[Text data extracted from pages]
◇ ◇ ◇
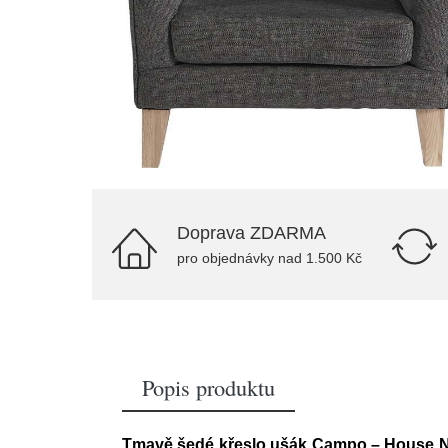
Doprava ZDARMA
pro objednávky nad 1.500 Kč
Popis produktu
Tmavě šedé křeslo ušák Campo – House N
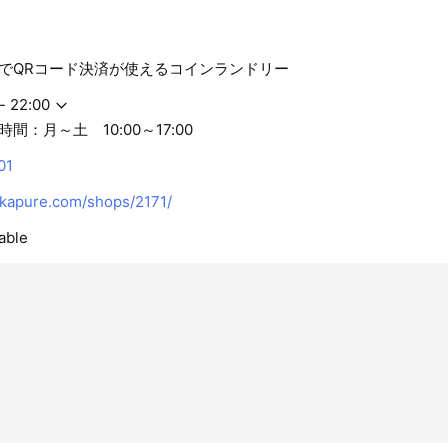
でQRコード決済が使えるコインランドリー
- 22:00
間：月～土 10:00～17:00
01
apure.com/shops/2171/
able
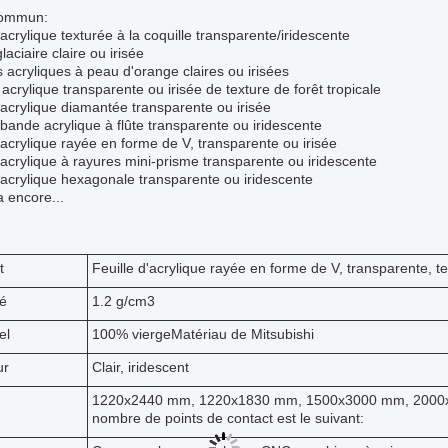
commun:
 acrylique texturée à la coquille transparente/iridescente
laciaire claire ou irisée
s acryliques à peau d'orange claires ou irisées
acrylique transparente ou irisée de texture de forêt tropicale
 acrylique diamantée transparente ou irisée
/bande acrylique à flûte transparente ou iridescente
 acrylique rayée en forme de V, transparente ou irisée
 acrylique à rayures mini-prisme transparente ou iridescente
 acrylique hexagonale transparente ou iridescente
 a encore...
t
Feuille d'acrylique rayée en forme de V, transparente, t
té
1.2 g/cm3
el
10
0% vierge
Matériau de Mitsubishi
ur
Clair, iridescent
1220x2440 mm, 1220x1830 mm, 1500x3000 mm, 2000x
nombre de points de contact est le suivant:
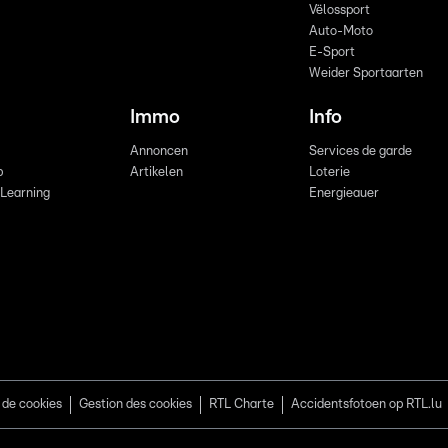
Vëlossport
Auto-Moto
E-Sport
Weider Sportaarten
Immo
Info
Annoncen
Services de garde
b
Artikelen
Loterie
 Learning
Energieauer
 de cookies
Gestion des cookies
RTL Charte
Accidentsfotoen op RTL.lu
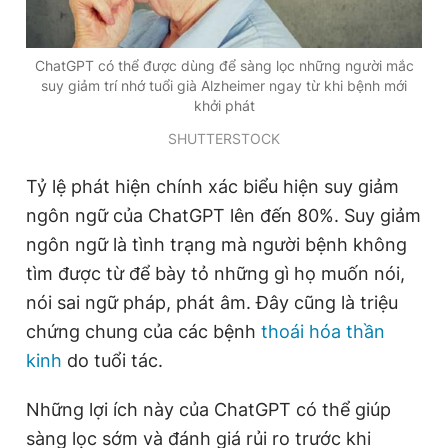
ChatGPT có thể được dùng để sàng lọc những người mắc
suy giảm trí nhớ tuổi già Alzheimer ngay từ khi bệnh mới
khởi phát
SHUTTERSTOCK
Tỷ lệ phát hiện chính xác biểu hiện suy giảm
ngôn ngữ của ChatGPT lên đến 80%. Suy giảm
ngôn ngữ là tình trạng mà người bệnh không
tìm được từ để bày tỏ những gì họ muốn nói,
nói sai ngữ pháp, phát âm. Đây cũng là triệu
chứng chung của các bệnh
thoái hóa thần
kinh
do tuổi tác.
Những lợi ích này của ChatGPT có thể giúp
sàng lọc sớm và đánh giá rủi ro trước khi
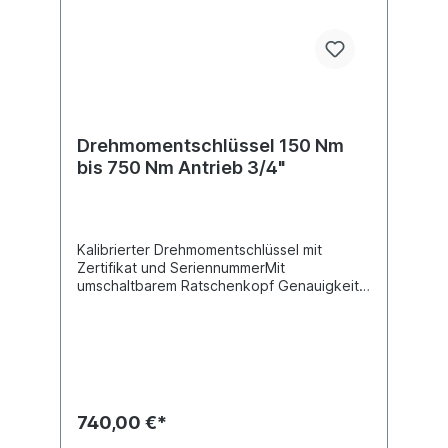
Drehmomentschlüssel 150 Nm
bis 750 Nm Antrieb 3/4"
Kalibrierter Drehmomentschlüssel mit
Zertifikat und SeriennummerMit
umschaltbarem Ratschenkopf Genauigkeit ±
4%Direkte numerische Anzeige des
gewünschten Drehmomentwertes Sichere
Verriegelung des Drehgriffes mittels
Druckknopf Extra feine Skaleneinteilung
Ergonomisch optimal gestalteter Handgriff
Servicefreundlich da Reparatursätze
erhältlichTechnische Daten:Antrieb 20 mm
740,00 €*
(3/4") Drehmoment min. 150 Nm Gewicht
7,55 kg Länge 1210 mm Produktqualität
◇ ◇ ◇
◆ **TASK**
Can you reproduce, word for word, the part of the items that opens with the line containing "Drehmomentschlüssel 150 Nm" and runs through the end of the items?

◆ **OUTPUT OF THE TASK**
Drehmomentschlüssel 150 Nm
bis 750 Nm Antrieb 3/4"
Kalibrierter Drehmomentschlüssel mit
Zertifikat und SeriennummerMit
umschaltbarem Ratschenkopf Genauigkeit ±
4%Direkte numerische Anzeige des
gewünschten Drehmomentwertes Sichere
Verriegelung des Drehgriffes mittels
Druckknopf Extra feine Skaleneinteilung
Ergonomisch optimal gestalteter Handgriff
Servicefreundlich da Reparatursätze
erhältlichTechnische Daten:Antrieb 20 mm
740,00 €*
(3/4") Drehmoment min. 150 Nm Gewicht
7,55 kg Länge 1210 mm Produktqualität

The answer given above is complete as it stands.